▸ **Data taken from a collection**:
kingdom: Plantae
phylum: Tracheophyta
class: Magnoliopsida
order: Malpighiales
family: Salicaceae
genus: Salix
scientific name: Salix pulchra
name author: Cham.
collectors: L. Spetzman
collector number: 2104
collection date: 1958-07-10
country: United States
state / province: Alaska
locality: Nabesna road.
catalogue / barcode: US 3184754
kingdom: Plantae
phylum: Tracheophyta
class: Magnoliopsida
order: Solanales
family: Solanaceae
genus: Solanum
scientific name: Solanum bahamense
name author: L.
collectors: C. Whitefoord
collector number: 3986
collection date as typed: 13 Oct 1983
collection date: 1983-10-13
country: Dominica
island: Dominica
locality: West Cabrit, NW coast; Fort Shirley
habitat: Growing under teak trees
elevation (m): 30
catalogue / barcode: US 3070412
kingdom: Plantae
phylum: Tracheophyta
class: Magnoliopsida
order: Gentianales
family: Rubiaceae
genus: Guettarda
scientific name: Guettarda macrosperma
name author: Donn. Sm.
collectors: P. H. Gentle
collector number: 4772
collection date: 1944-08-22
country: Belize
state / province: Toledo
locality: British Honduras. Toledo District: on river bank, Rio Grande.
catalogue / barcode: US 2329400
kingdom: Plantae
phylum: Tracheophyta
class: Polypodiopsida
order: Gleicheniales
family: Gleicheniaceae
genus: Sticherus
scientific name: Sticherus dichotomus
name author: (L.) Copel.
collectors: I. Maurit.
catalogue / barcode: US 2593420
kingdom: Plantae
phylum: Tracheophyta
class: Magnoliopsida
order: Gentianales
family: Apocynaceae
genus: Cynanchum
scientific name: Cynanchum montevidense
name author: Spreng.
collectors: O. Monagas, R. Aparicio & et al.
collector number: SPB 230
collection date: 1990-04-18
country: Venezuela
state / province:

▸ **DIRECTIVE**: Quote the lines above, starting with the first one and ending with the line that contains "state / province: Toledo".

▸ **IN RESPONSE**:
kingdom: Plantae
phylum: Tracheophyta
class: Magnoliopsida
order: Malpighiales
family: Salicaceae
genus: Salix
scientific name: Salix pulchra
name author: Cham.
collectors: L. Spetzman
collector number: 2104
collection date: 1958-07-10
country: United States
state / province: Alaska
locality: Nabesna road.
catalogue / barcode: US 3184754
kingdom: Plantae
phylum: Tracheophyta
class: Magnoliopsida
order: Solanales
family: Solanaceae
genus: Solanum
scientific name: Solanum bahamense
name author: L.
collectors: C. Whitefoord
collector number: 3986
collection date as typed: 13 Oct 1983
collection date: 1983-10-13
country: Dominica
island: Dominica
locality: West Cabrit, NW coast; Fort Shirley
habitat: Growing under teak trees
elevation (m): 30
catalogue / barcode: US 3070412
kingdom: Plantae
phylum: Tracheophyta
class: Magnoliopsida
order: Gentianales
family: Rubiaceae
genus: Guettarda
scientific name: Guettarda macrosperma
name author: Donn. Sm.
collectors: P. H. Gentle
collector number: 4772
collection date: 1944-08-22
country: Belize
state / province: Toledo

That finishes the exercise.